The S&P 500 (^GSPC) fell 0.1%, while the Dow Jones Industrial Average (^DJI) remained broadly unchanged, with both recouping previous deeper losses. The technology-focused Nasdaq Composite (^IXIC) fell 0.4% as rising 10-year Treasury yields weighed on growth stocks.
Shares of Nvidia (NVDA) and Apple (AAPL) fell as markets reopened after the Labor Day holiday.
The three key indicators have had a winning week, with the S&P 500 posting its best weekly performance since June as a flurry of economic updates fueled hopes that the Federal Reserve would refrain from a rate hike at its September meeting.
Data from Tuesday showed that Chinese services activity fell to its lowest level in eight months in August, reigniting concerns about the recovery of the world’s second-largest economy — and what that means for global demand.
Amid the downturn debate, analysts at Goldman Sachs have lowered their chances of a US recession given cooling inflation and a still-resilient job market. In addition, they downplayed the idea that a prolonged delay in the Fed’s rate hike campaign would push the economy into a serious slowdown.
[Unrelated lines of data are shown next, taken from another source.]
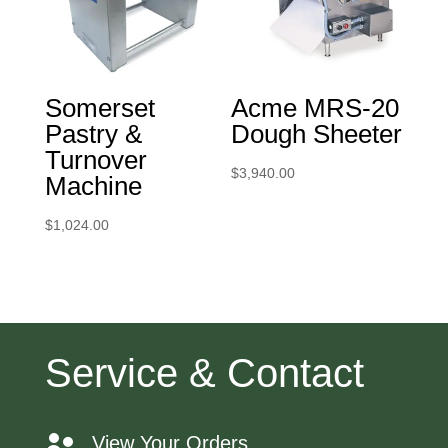
Somerset
Acme MRS-20
Pastry &
Dough Sheeter
Turnover
$
3,940.00
Machine
$
1,024.00
Service & Contact
View Your Orders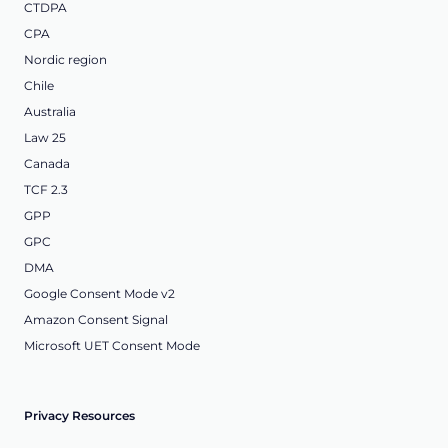
CTDPA
CPA
Nordic region
Chile
Australia
Law 25
Canada
TCF 2.3
GPP
GPC
DMA
Google Consent Mode v2
Amazon Consent Signal
Microsoft UET Consent Mode
Privacy Resources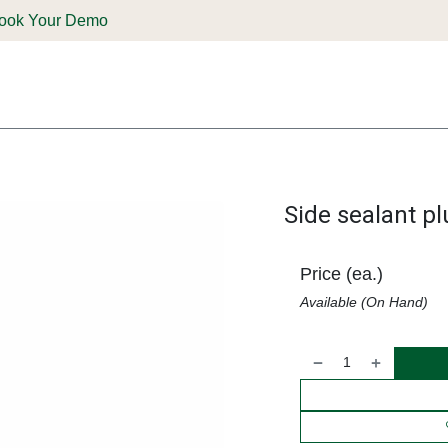
ook Your Demo
ones & Solutions
Parts
Shop
Support & Service
Deale
Side sealant p
Price (ea.)
Available (On Hand)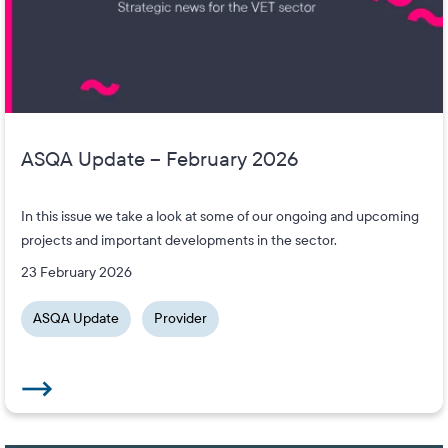
ASQA Update – February 2026
In this issue we take a look at some of our ongoing and upcoming
projects and important developments in the sector.
23 February 2026
ASQA Update
Provider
With a light earnings and economic calendar ahead, the focus this week is likely to remain on the Fed, while investors looking at seasonal forces playing a role in equities may find fewer reasons to cheer. September has historically been a gloomy month for the markets.
That said, some analysts believe September may not be as bad as expected, pointing to factors such as excitement around AI, cash on the sidelines, and the rumored Apple’s new iPhone release.